--- Records to use ---

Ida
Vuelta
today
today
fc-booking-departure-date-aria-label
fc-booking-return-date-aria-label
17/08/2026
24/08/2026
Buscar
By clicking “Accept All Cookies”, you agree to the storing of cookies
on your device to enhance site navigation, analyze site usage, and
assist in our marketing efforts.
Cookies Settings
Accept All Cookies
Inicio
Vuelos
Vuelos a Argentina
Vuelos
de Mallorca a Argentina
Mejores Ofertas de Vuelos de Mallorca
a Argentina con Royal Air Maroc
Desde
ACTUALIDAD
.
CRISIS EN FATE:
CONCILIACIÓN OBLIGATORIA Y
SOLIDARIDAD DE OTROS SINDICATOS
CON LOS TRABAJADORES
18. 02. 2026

---
--- Records to use ---

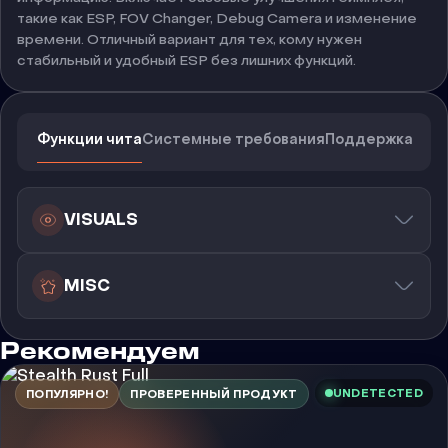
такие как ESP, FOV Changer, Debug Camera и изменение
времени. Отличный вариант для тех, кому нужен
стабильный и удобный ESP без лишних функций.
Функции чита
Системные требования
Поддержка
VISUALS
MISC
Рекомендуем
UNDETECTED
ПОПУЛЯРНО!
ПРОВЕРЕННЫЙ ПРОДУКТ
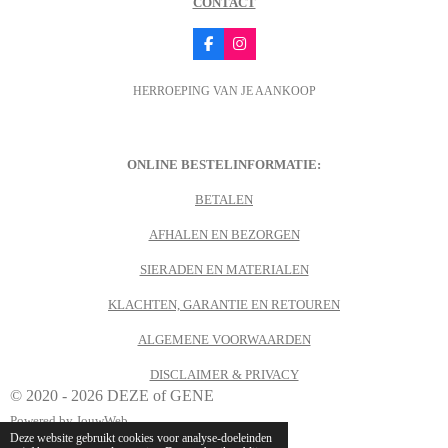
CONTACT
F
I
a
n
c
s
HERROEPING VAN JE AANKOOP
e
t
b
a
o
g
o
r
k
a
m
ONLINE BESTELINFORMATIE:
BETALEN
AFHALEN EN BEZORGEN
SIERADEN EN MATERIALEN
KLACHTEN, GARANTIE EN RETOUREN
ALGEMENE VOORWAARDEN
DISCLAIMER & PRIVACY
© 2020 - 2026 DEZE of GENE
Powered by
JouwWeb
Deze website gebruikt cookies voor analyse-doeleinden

---

- _Task to complete_: Check the data for lines with "date" and give only their number.

- _Solution for this exercise_: 2